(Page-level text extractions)
——————————

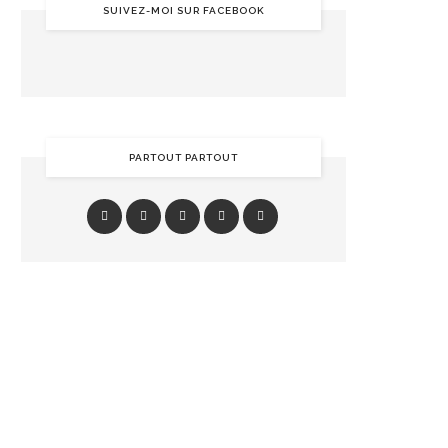
SUIVEZ-MOI SUR FACEBOOK
PARTOUT PARTOUT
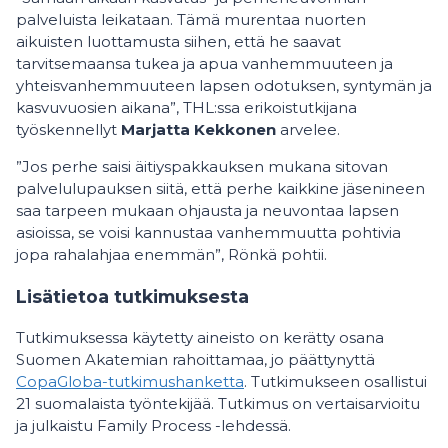
palveluista leikataan. Tämä murentaa nuorten
aikuisten luottamusta siihen, että he saavat
tarvitsemaansa tukea ja apua vanhemmuuteen ja
yhteisvanhemmuuteen lapsen odotuksen, syntymän ja
kasvuvuosien aikana”, THL:ssa erikoistutkijana
työskennellyt
Marjatta Kekkonen
arvelee.
”Jos perhe saisi äitiyspakkauksen mukana sitovan
palvelulupauksen siitä, että perhe kaikkine jäsenineen
saa tarpeen mukaan ohjausta ja neuvontaa lapsen
asioissa, se voisi kannustaa vanhemmuutta pohtivia
jopa rahalahjaa enemmän”, Rönkä pohtii.
Lisätietoa tutkimuksesta
Tutkimuksessa käytetty aineisto on kerätty osana
Suomen Akatemian rahoittamaa, jo päättynyttä
CopaGloba-tutkimushanketta
. Tutkimukseen osallistui
21 suomalaista työntekijää. Tutkimus on vertaisarvioitu
ja julkaistu Family Process -lehdessä.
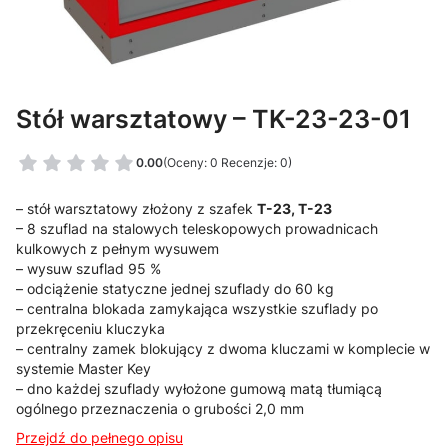
Stół warsztatowy – TK-23-23-01
0.00
(Oceny: 0 Recenzje: 0)
– stół warsztatowy złożony z szafek
T-23, T-23
– 8 szuflad na stalowych teleskopowych prowadnicach
kulkowych z pełnym wysuwem
– wysuw szuflad 95 %
– odciążenie statyczne jednej szuflady do 60 kg
– centralna blokada zamykająca wszystkie szuflady po
przekręceniu kluczyka
– centralny zamek blokujący z dwoma kluczami w komplecie w
systemie Master Key
– dno każdej szuflady wyłożone gumową matą tłumiącą
ogólnego przeznaczenia o grubości 2,0 mm
Przejdź do pełnego opisu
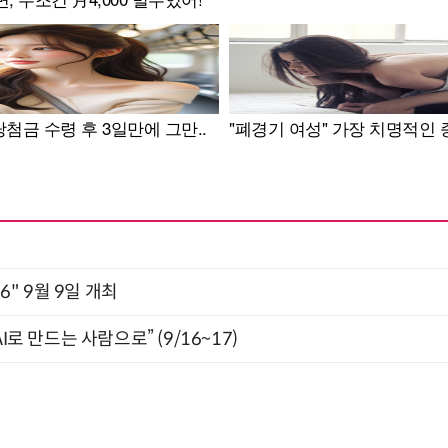
2026" 9월 9일 개최
I로 만드는 사람으로” (9/16~17)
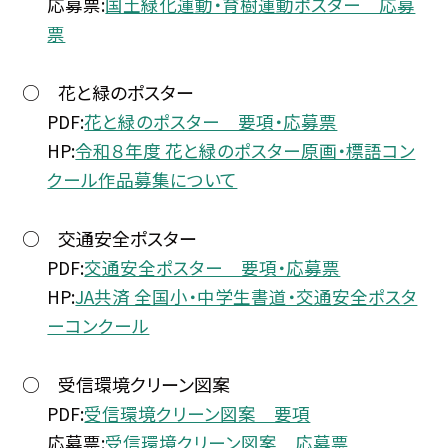
応募票:
国土緑化運動・育樹運動ポスター 応募
票
○ 花と緑のポスター
PDF:
花と緑のポスター 要項・応募票
HP:
令和８年度 花と緑のポスター原画・標語コン
クール作品募集について
○ 交通安全ポスター
PDF:
交通安全ポスター 要項・応募票
HP:
JA共済 全国小・中学生書道・交通安全ポスタ
ーコンクール
○ 受信環境クリーン図案
PDF:
受信環境クリーン図案 要項
応募票:
受信環境クリーン図案 応募票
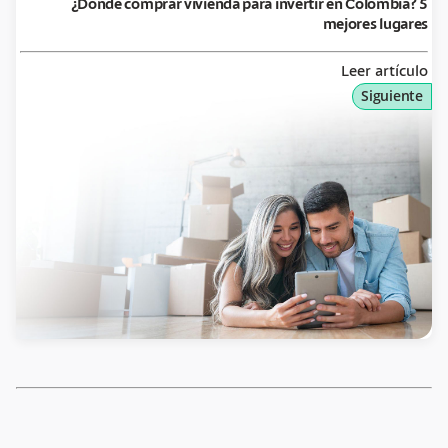
¿Dónde comprar vivienda para invertir en Colombia? 5
mejores lugares
Leer artículo
Siguiente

——————————

### WHAT YOU WILL DO
The line containing "Przejdź do pełnego opisu" and every line after it, through the end of the records, are what you should retype exactly. Do not include the pictures.

### ANSWER SECTION
Przejdź do pełnego opisu
2026" 9월 9일 개최
I로 만드는 사람으로” (9/16~17)
応募票:
国土緑化運動・育樹運動ポスター 応募
票
○ 花と緑のポスター
PDF:
花と緑のポスター 要項・応募票
HP:
令和８年度 花と緑のポスター原画・標語コン
クール作品募集について
○ 交通安全ポスター
PDF:
交通安全ポスター 要項・応募票
HP:
JA共済 全国小・中学生書道・交通安全ポスタ
ーコンクール
○ 受信環境クリーン図案
PDF:
受信環境クリーン図案 要項
応募票:
受信環境クリーン図案 応募票
¿Dónde comprar vivienda para invertir en Colombia? 5
mejores lugares
Leer artículo
Siguiente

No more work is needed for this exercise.